If designed correctly, it should also eliminate some of the perverse incentives of the “welfare wall” that institutionalize poverty in Canada.
The election of the new Liberal government has certainly transpired new such changes, as many speculate that it is because of a new government in power that the idea of basic income is being entertained by not only politicians, but the general public as well.
The Liberal government adopted a resolution to create a basic annual income during its 2014 policy convention. Liberal-appointed Senator Art Eggleton recently put forward a motion calling on the federal government to sponsor a pilot project to study the idea, and it was announced that Ontario’s provincial budget included funds for a basic income pilot project.

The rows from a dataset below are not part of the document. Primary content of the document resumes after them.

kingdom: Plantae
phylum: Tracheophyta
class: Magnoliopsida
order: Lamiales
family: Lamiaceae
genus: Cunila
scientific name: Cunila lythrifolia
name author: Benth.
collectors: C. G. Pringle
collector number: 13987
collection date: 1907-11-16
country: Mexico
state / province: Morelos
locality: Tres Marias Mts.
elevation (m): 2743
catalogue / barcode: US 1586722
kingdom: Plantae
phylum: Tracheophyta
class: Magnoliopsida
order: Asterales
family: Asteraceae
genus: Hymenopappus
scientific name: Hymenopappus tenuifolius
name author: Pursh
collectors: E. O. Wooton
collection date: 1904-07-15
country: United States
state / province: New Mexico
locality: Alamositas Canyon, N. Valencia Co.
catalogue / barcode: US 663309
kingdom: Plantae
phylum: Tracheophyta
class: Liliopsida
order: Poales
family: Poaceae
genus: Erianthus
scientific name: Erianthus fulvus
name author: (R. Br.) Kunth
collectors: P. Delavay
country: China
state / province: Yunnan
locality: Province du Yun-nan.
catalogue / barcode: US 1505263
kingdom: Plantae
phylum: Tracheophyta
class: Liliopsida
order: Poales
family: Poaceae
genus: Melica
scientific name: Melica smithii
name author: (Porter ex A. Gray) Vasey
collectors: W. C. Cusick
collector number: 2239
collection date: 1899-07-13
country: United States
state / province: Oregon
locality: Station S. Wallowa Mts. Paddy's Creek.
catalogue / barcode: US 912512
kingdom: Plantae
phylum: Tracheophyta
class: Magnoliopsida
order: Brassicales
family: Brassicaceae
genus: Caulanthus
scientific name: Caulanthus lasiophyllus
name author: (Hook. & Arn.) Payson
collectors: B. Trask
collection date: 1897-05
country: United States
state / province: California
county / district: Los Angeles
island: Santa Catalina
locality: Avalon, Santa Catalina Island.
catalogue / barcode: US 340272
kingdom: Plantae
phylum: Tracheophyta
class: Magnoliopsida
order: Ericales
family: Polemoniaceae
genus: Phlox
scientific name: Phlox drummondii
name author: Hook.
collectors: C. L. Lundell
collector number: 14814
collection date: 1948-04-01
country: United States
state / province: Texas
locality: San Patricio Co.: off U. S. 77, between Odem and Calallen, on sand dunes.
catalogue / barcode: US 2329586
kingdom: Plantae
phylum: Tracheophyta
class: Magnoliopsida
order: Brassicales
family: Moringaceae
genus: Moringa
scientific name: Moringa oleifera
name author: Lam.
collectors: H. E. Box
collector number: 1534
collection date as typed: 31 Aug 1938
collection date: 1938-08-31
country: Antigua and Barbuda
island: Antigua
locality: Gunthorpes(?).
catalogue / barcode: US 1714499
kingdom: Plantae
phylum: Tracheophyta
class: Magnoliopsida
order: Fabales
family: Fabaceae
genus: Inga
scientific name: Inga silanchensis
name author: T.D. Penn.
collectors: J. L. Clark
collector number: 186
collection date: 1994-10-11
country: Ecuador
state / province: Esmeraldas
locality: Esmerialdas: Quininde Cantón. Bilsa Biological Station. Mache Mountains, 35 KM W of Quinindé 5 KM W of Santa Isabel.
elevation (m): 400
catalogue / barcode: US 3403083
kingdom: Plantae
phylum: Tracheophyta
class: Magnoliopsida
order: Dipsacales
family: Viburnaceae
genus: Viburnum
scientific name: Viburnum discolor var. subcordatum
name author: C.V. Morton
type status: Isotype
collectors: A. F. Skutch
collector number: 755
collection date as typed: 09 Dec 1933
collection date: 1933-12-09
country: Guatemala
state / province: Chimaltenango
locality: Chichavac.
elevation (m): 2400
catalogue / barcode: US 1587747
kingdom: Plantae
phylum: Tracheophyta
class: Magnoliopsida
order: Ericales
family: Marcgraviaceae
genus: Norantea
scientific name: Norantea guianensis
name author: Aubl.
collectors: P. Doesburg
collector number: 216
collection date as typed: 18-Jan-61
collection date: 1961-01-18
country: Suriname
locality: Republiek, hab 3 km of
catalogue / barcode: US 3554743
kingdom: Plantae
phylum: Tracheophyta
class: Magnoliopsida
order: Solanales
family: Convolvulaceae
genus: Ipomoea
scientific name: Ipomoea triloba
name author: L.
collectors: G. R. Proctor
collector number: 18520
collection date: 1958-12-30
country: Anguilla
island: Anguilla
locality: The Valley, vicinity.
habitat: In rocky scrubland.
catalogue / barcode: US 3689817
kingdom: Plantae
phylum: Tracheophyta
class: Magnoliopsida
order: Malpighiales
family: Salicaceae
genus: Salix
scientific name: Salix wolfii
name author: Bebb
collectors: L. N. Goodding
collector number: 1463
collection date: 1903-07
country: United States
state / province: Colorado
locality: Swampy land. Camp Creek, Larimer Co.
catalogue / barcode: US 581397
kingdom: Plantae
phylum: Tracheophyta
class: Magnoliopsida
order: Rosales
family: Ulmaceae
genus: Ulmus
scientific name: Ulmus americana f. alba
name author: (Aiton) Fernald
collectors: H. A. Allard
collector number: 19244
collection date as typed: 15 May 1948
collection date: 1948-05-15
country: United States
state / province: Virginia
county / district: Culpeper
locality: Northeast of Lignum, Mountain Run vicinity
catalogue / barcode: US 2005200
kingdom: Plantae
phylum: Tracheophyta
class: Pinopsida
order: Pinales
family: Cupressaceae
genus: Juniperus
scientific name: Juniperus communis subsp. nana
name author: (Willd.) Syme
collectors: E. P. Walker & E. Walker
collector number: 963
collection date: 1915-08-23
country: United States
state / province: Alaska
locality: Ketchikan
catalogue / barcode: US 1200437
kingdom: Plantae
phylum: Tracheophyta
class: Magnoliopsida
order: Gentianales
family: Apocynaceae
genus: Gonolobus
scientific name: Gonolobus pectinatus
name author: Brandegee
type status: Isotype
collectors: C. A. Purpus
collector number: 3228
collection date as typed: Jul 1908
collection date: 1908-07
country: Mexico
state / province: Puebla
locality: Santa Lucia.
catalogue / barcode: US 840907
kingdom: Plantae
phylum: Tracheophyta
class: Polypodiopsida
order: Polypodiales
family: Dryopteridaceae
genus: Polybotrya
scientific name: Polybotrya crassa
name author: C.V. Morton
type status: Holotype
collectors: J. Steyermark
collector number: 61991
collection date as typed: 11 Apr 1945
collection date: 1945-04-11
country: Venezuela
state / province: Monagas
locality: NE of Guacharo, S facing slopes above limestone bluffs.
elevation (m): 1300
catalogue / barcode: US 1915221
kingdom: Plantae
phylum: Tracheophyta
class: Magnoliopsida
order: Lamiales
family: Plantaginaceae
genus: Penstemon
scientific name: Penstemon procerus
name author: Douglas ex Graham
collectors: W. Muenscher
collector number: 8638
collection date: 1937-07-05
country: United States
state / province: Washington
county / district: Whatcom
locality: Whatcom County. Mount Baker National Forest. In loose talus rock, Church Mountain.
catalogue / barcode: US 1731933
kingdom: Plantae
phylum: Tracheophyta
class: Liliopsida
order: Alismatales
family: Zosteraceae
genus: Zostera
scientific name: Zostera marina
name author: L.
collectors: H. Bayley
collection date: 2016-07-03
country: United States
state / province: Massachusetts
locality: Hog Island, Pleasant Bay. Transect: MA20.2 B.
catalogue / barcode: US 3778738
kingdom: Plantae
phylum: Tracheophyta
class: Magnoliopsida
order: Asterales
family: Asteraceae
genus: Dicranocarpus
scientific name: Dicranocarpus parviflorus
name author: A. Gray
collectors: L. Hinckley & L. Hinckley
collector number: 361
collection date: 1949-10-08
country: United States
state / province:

The Mincome pilot in Manitoba in the 1970s, found that a basic income guarantee (BIG) did not cause people to stop working and that poverty is the biggest determinant of health.
“As such, we should expect to see significant improvements in health among recipients of a basic income. For example, the Mincome data showed that under a BIG, hospital visits dropped by 8.5 per cent. This included fewer emergency room visits from car crashes and domestic abuse, and fewer mental health visits,” as shown by the Mincome data.
Among other factors, the diversity of the Ontario province should be considered in terms of inner city, rural and suburban populations, and also take into account the province’s social and cultural diversity.
The Ontario government’s plans to pilot a BIG should be applauded, as the implementation will alleviate socio-economic barriers that the most vulnerable face in our communities.